Secret History: Every page seems to bring up tidbits worthy of further investigation. Was “Coeur d’Alene” originally “a derisive term applied to greedy traders from Canada?” Did the Indians use the islands in Lake Pend Oreille as cemeteries where they hung the dead in trees? Did an 80-year-old blind Indian named Klait-too locate the remains of David Thompson’s first trading house in 1923? There are fun anachronisms too: “[Chimney] rock itself cannot be scaled without elaborate mechanical apparatus.”
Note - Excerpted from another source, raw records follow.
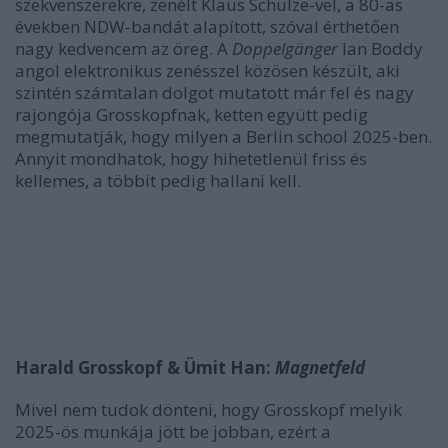
szekvenszerekre, zenélt Klaus Schulze-vel, a 80-as
években NDW-bandát alapított, szóval érthetően
nagy kedvencem az öreg. A
Doppelgänger
Ian Boddy
angol elektronikus zenésszel közösen készült, aki
szintén számtalan dolgot mutatott már fel és nagy
rajongója Grosskopfnak, ketten együtt pedig
megmutatják, hogy milyen a Berlin school 2025-ben.
Annyit mondhatok, hogy hihetetlenül friss és
kellemes, a többit pedig hallani kell.
Harald Grosskopf & Ümit Han:
Magnetfeld
Mivel nem tudok dönteni, hogy Grosskopf melyik
2025-ös munkája jött be jobban, ezért a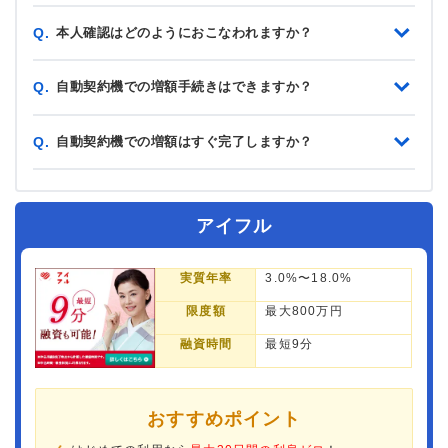
本人確認はどのようにおこなわれますか？
Q.
自動契約機での増額手続きはできますか？
Q.
自動契約機での増額はすぐ完了しますか？
Q.
アイフル
実質年率
3.0%〜18.0%
限度額
最大800万円
融資時間
最短9分
おすすめポイント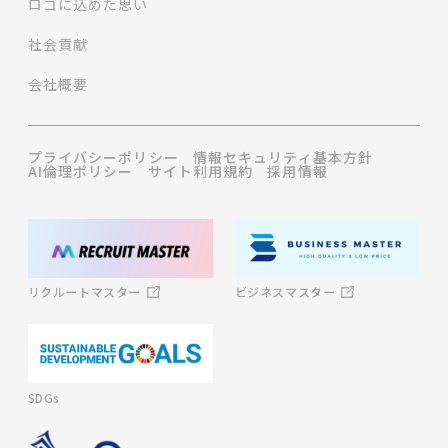
ロゴに込めた思い
社会貢献
会社概要
プライバシーポリシー
情報セキュリティ基本方針
AI倫理ポリシー
サイト利用規約
採用情報
ビジネスマスター
リクルートマスター
SDGs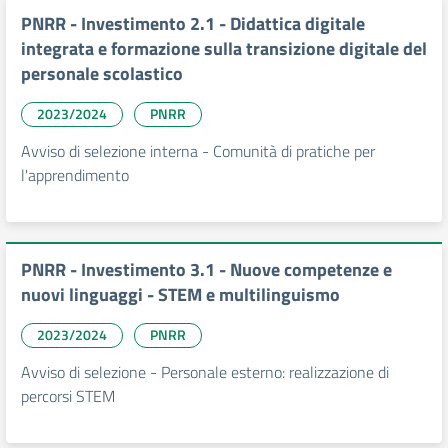
PNRR - Investimento 2.1 - Didattica digitale
integrata e formazione sulla transizione digitale del
personale scolastico
2023/2024
PNRR
Avviso di selezione interna - Comunità di pratiche per
l'apprendimento
PNRR - Investimento 3.1 - Nuove competenze e
nuovi linguaggi - STEM e multilinguismo
2023/2024
PNRR
Avviso di selezione - Personale esterno: realizzazione di
percorsi STEM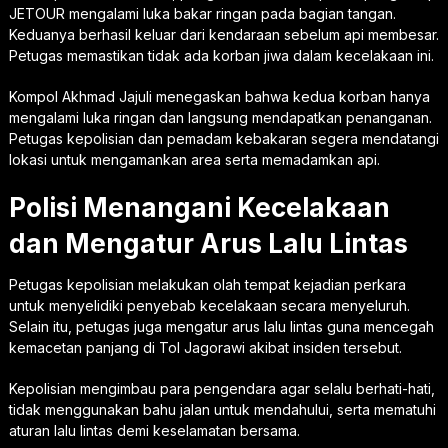
JETOUR mengalami luka bakar ringan pada bagian tangan.
Keduanya berhasil keluar dari kendaraan sebelum api membesar.
Petugas memastikan tidak ada korban jiwa dalam kecelakaan ini.
Kompol Akhmad Jajuli menegaskan bahwa kedua korban hanya
mengalami luka ringan dan langsung mendapatkan penanganan.
Petugas kepolisian dan pemadam kebakaran segera mendatangi
lokasi untuk mengamankan area serta memadamkan api.
Polisi Menangani Kecelakaan
dan Mengatur Arus Lalu Lintas
Petugas kepolisian melakukan olah tempat kejadian perkara
untuk menyelidiki penyebab kecelakaan secara menyeluruh.
Selain itu, petugas juga mengatur arus lalu lintas guna mencegah
kemacetan panjang di Tol Jagorawi akibat insiden tersebut.
Kepolisian mengimbau para pengendara agar selalu berhati-hati,
tidak menggunakan bahu jalan untuk mendahului, serta mematuhi
aturan lalu lintas demi keselamatan bersama.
Idaho: Flies of the Northwest
Author: Inland Empire Fly Fishing Club/ Fenton Roskelley
Publisher: Frank Amato Publications
Highest price found online: $25.00 at abebooks.com
Notable for many reasons, including being the first color guide put out by the Inland Empire Fly Fishing and being edited by Out There Monthly contributor Fenton Roskelley, this guide offers an interesting perspective on the evolution of flies in our area. Fly patterns have “changed radically” since the release of this volume according to Fenton Roskelley. “Different types of patterns are in use today, particularly midges,” says Roskelley. Is that because the fish have changed? “Fish don’t change,” says Roskelley. People just get better at catching them. He also reports that the Inland Empire Fly Fishing Club is still thriving, with almost every member still tying flies and many young devotees becoming involved. The most recent update of Flies of the Northwest was in 1998. It might be time for a new one.
Secret History: Some of the fly titles of the past make great reading; Elk Hair Humpy, Big Horn Scud, Gold Ribbed Hare’s Ear, Spokane Spook, Skagit Coachman, and Dave’s Two-Egg Sperm Fly. But none can beat the Bitch Creek Nymph.
Walk About Spokane
Author: Barbara Snyder
Publisher: Asundry Publishing
Highest price found online: n/a
There’s been some talk about forming a pedestrian advocacy group for Spokane that would function in a similar manner as the Bicycle Advisory Board. It’s a great idea. Advocates looking for evidence of the town’s long, proud walking tradition can look to Walk About Spokane as exhibit ‘A.’ The concise pamphlet written by—full disclosure—my mom, features 8 urban walks—all 3 miles or less. Walking locales such as Browne’s Edition, Corbin Park, Peaceful Valley and Garland may seem obvious now, but appreciation of these pedestrian friendly neighborhoods has been a long time in coming. If you can find one, this publication is a great introduction to the best spots to stroll in town. It would be great to see new version updated and expanded with more walks.
Secret History: There’s a reference to the Cheney Cowles Museum, which is the earlier incarnation of the Northwest Museum of Arts and Culture. The Hillyard walk mentions the 5404 N. Market location that was used as the set for “Benny’s Car Clinic” in the film Benny and Joon.